For fiscal 2003, NAVZ lost $4.92 per share and pulled in revenue of $7.71 billion. In 2004, the company lost 39 cents per share on $9.7 billion in revenue. The net per-share income for 2005 has yet to be determined, but revenue climbed again that year to reach $12.15 billion. Revenue is expected to reach $15 billion by fiscal 2009. NAVZ also stated that a number of material weaknesses have been identified in the company's internal finance protocol, and steps are being taken to address those faults. Today's restated reports are part of NAVZ's attempt to become compliant with Securities and Exchange Commission filing regulations and regain a stock listing on a major exchange.

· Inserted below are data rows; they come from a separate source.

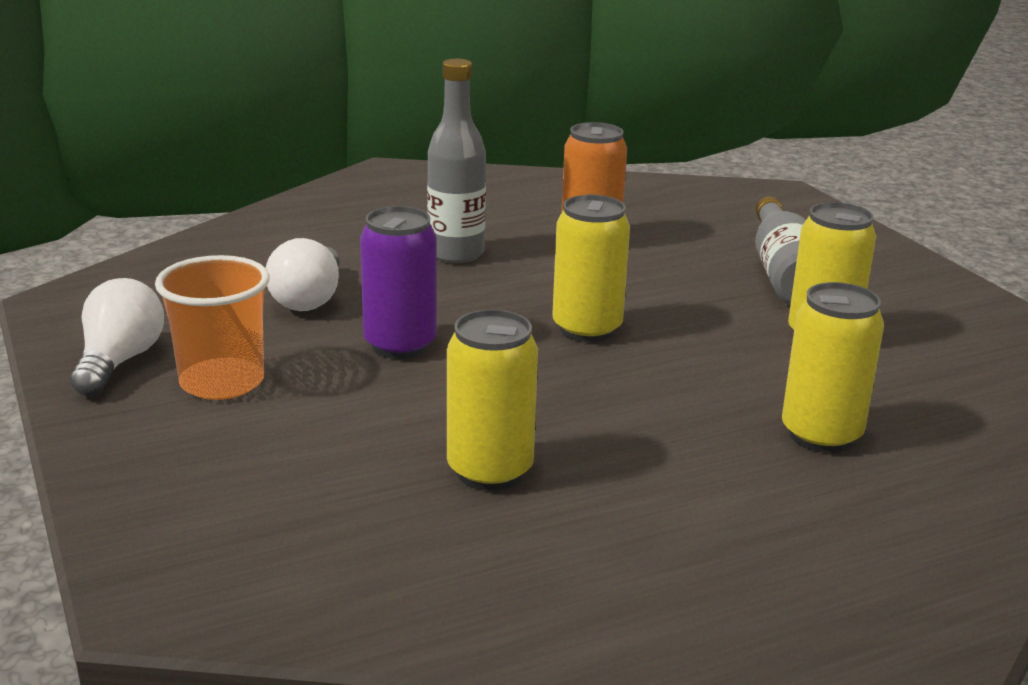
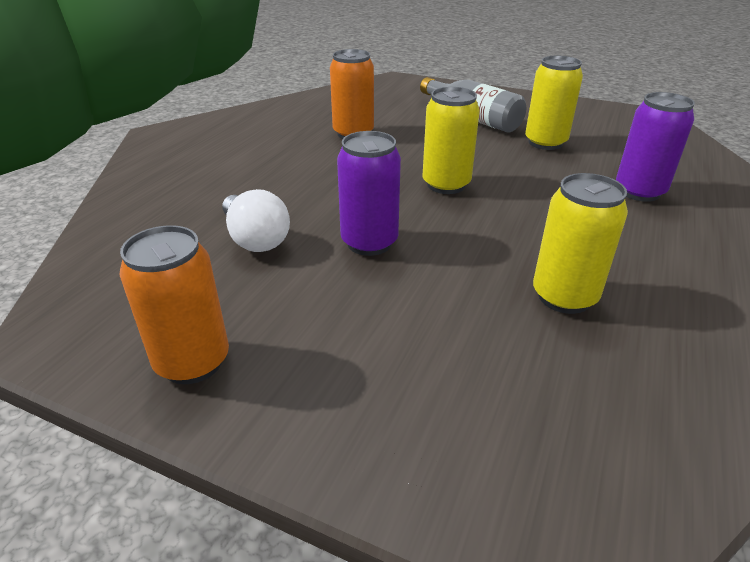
camera: 40 degrees left, 10 degrees up
(119, 362) = (192, 362): white light bulb -> orange can
(222, 382) = (303, 332): orange cup -> none
(456, 253) = (295, 170): grey bottle -> none
(821, 435) = (639, 192): yellow can -> purple can

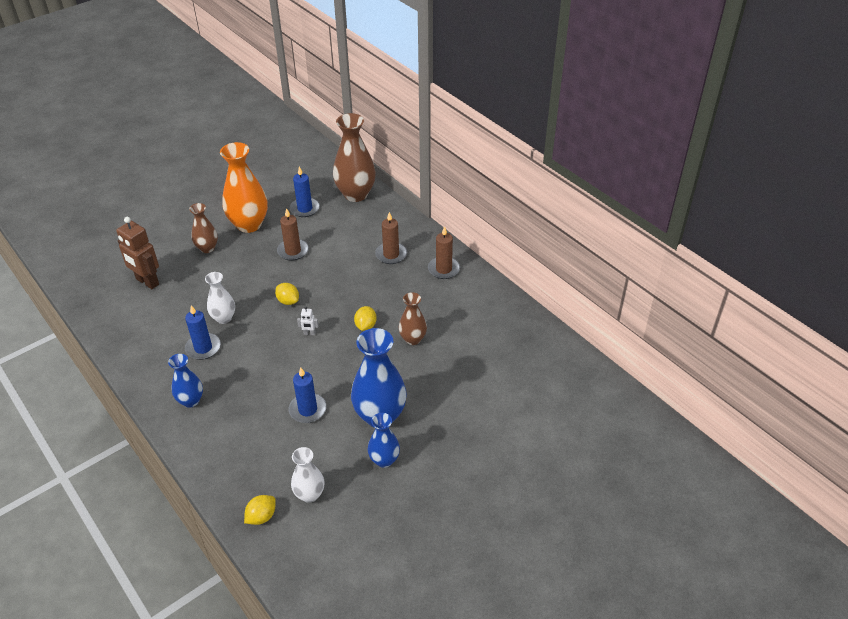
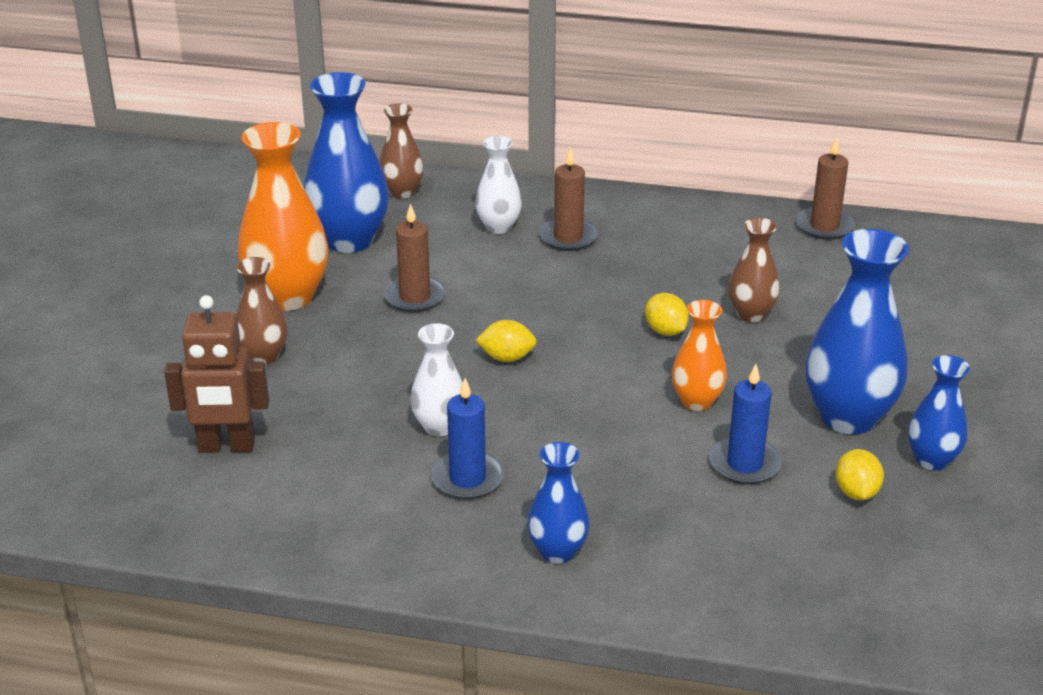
camera: 40 degrees left, 10 degrees down
(261, 516) = (888, 619): yellow lemon -> yellow lemon (856, 492)
(305, 209) = (349, 240): blue candle -> blue vase
(309, 333) = (601, 378): white robot -> none
(309, 494) = (906, 554): white vase -> white vase (498, 227)
(330, 368) = (696, 401): none -> orange vase
(356, 194) = (402, 192): brown vase -> brown vase, size x0.56
(443, 269) = (665, 222): brown candle -> brown candle (824, 226)

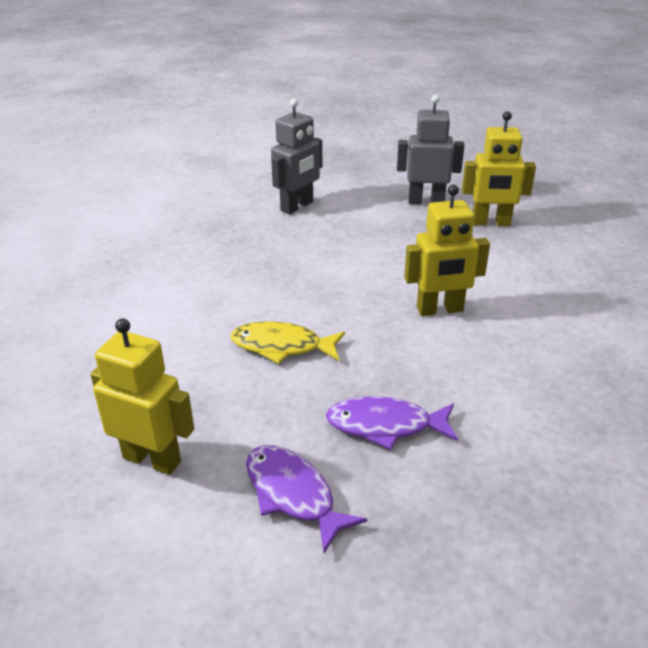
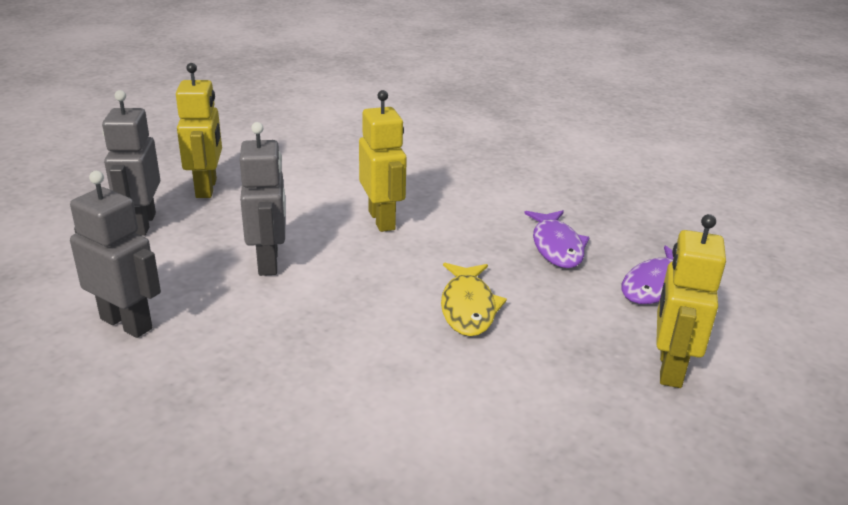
camera: 100 degrees left, 5 degrees down
(366, 252) = (269, 262): none -> grey robot

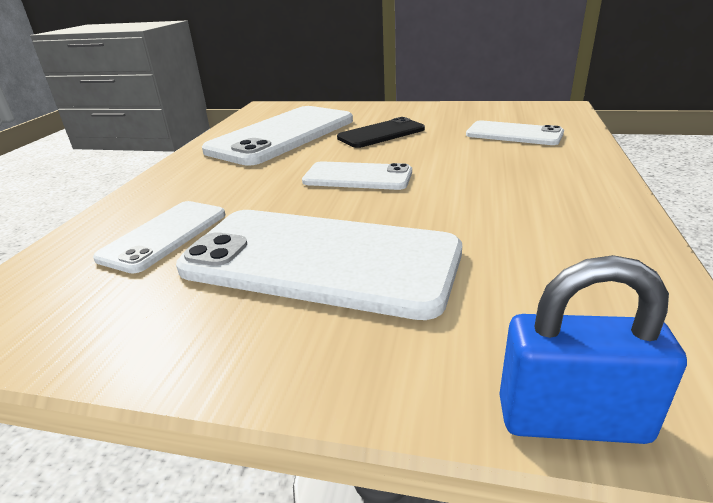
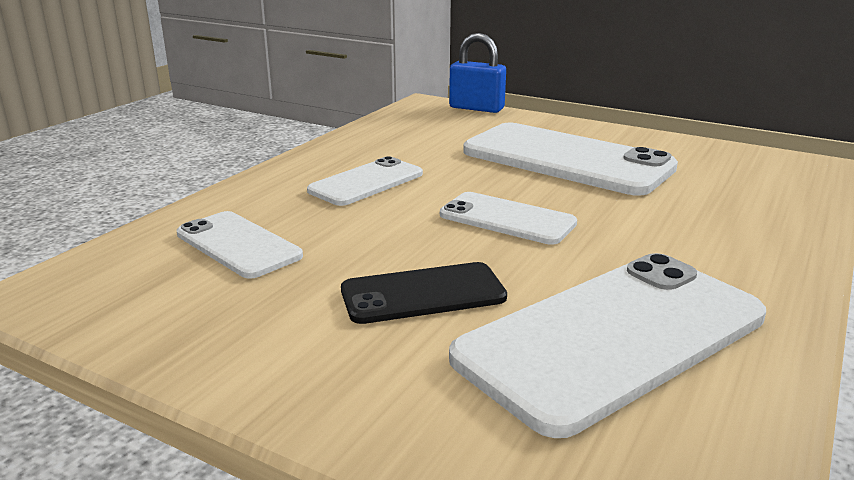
camera: 165 degrees left, 5 degrees down
(164, 235) = (711, 194): white phone -> white phone (366, 182)

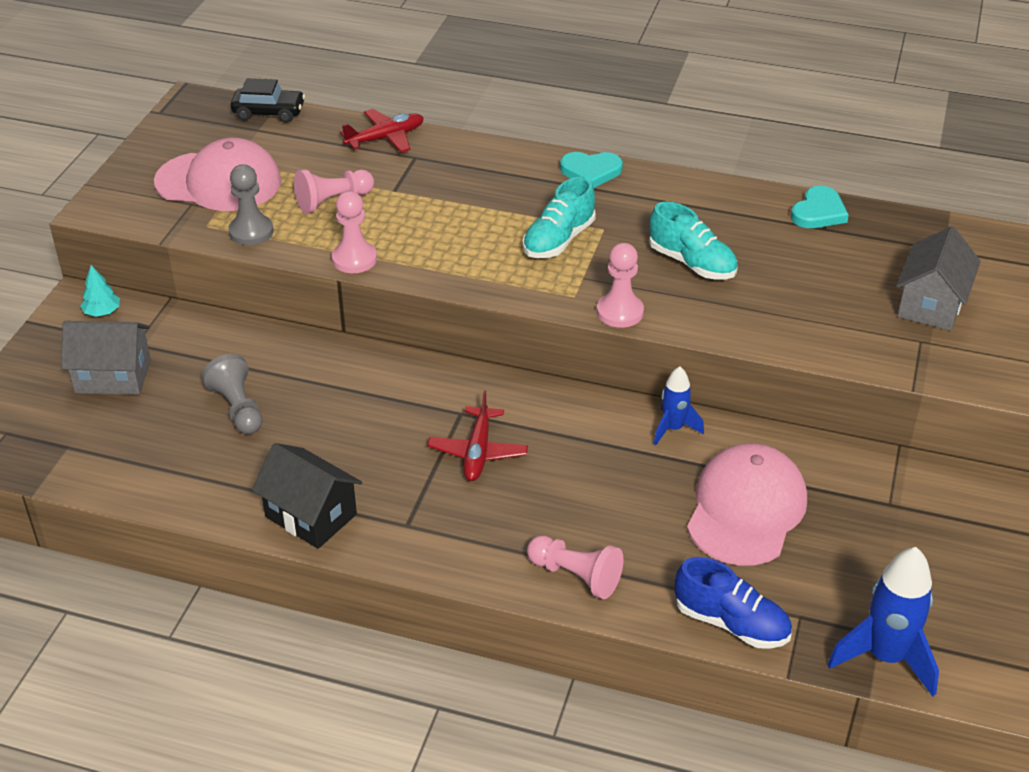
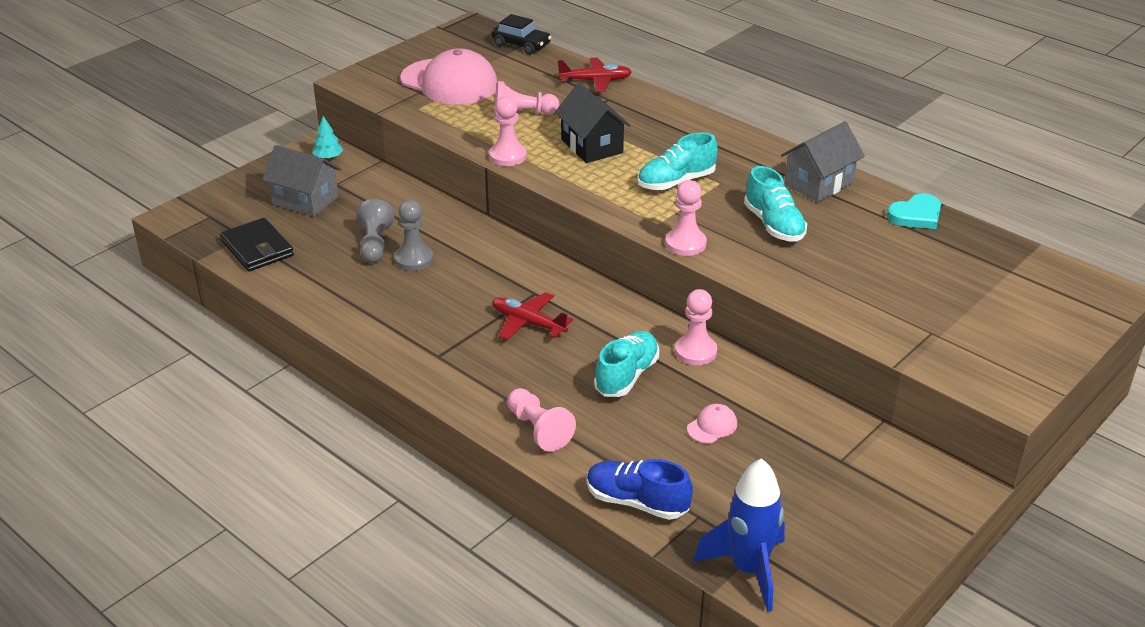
camera: 25 degrees right, 5 degrees down
(97, 457) = (257, 248): none -> black wallet
(251, 232) = (447, 120): grey pawn -> grey pawn (414, 259)
(311, 515) = (373, 329): black house -> black house (591, 146)
(478, 452) = (528, 323): red plane -> red plane turned 90 degrees clockwise
(591, 171) = (741, 140): turquoise heart -> none
(623, 480) = (627, 376): none -> turquoise shoe
(673, 429) = (695, 351): blue rocket -> pink pawn
(731, 623) = (637, 502): blue shoe -> blue shoe turned 150 degrees clockwise
(746, 509) = (712, 426): pink cap -> pink cap, size x0.41
(931, 304) = (963, 308): grey house -> grey house (819, 184)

Meanwhile, despite what it terms an extremely weak North American truck market, NAVZ said it's in talks to acquire GM's medium-duty truck business. Such a deal would give NAVZ the right to manufacture trucks under the GMC and Chevrolet brands, as well as service parts through GM's North American dealer network. This agreement would leverage Navistar's strengths in commercial trucks and engines, and advance its strategy to build scale and reduce costs, said Navistar.

NAVZ rose fractionally out of the gate this morning as investors attempt to digest this bevy of news and figures. The stock is currently holding firm to support from its 20-day moving average.